The example in this post generates lock-free code (on virtually all modern compilers and processors), but C++11 and Java expose blocking operations which introduce synchronize-with edges as well. For instance, unlocking a mutex always synchronizes-with a subsequent lock of that mutex. The language specifications are pretty clear about that one, and as programmers, we naturally expect it. You can consider the mutex itself to be the guard, and the protected variables as the payload. IBM even published an article on Java’s updated memory model in 2004 which contains a 「two cones」 diagram showing a pair of lock/unlock operations synchronizing-with each other.
As I’ve shown previously, acquire and release semantics can also be implemented using standalone, explicit fence instructions. In other words, it’s possible for a release fence to synchronize-with an acquire fence, provided that the right conditions are met. In fact, explicit fence instructions are the only available option in Mintomic, my own portable API for lock-free programming. I think that acquire and release fences are woefully misunderstood on the web right now, so I’ll probably write a dedicated post about them next.
The bottom line is that the synchronizes-with relationship only exists where the language and API specifications say it exists. It’s their job to define the conditions of their own guarantees at the source code level. Therefore, when using low-level ordering constraints in C++11 atomics, you can’t just slap std::memory_order_acquire
and release
on some operations and hope things magically work out. You need to identify which atomic variable is the guard, what’s the payload, and in which codepaths a synchronizes-with relationship is ensured.
Interestingly, the Go programming language is a bit of convention breaker.
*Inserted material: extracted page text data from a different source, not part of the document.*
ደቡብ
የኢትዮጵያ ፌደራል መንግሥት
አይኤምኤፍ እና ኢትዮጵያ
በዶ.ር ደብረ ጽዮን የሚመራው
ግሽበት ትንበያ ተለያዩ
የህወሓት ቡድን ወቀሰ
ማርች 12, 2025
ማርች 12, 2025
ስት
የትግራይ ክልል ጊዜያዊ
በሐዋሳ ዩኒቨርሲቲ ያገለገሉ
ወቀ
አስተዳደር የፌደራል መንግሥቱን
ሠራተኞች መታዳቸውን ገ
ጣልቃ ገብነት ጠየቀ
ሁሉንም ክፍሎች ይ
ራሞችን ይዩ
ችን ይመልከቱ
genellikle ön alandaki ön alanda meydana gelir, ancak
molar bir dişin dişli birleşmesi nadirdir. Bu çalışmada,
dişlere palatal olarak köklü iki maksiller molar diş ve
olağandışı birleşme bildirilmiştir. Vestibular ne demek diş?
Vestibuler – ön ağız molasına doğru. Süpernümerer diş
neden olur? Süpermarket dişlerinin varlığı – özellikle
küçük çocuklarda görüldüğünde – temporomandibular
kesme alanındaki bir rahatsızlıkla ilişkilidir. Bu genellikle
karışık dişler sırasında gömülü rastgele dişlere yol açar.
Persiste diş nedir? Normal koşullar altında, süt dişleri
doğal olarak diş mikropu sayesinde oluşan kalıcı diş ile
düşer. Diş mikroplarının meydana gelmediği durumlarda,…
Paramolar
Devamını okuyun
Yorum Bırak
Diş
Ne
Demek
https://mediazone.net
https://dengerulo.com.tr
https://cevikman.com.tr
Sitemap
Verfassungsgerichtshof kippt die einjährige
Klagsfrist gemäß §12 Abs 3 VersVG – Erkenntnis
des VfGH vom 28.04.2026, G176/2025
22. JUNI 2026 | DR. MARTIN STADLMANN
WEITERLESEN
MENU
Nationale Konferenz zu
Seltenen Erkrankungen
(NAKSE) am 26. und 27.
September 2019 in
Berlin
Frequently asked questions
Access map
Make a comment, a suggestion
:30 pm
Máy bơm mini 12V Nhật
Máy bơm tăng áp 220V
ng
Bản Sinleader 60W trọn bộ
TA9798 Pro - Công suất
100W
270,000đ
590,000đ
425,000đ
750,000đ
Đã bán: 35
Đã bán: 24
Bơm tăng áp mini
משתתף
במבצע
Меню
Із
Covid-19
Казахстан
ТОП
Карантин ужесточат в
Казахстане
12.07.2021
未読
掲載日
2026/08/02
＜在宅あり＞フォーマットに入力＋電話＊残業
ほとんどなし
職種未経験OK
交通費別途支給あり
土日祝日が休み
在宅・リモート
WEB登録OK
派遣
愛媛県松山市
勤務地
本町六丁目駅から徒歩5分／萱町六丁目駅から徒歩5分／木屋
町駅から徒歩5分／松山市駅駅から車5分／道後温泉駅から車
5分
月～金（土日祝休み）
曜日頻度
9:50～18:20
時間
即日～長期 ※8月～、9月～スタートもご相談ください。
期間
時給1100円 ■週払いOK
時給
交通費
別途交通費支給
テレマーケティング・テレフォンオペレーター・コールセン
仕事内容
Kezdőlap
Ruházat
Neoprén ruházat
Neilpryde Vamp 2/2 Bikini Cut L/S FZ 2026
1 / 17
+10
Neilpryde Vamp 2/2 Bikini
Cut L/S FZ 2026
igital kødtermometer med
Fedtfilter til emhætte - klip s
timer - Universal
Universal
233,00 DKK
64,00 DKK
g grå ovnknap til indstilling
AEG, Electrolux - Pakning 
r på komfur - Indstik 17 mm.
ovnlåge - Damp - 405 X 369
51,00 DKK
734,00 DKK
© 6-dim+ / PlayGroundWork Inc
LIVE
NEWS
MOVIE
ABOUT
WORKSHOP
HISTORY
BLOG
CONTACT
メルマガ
Go’s memory model is well specified, but the specification does not bother using the term 「synchronizes-with」 anywhere. It simply sticks with the term 「happens-before」, which is just as good, since obviously, happens-before can fill the role anywhere that synchronizes-with would. Perhaps Go’s authors chose a reduced vocabulary because 「synchronizes-with」 is normally used to describe operations on different threads, and Go doesn’t expose the concept of threads.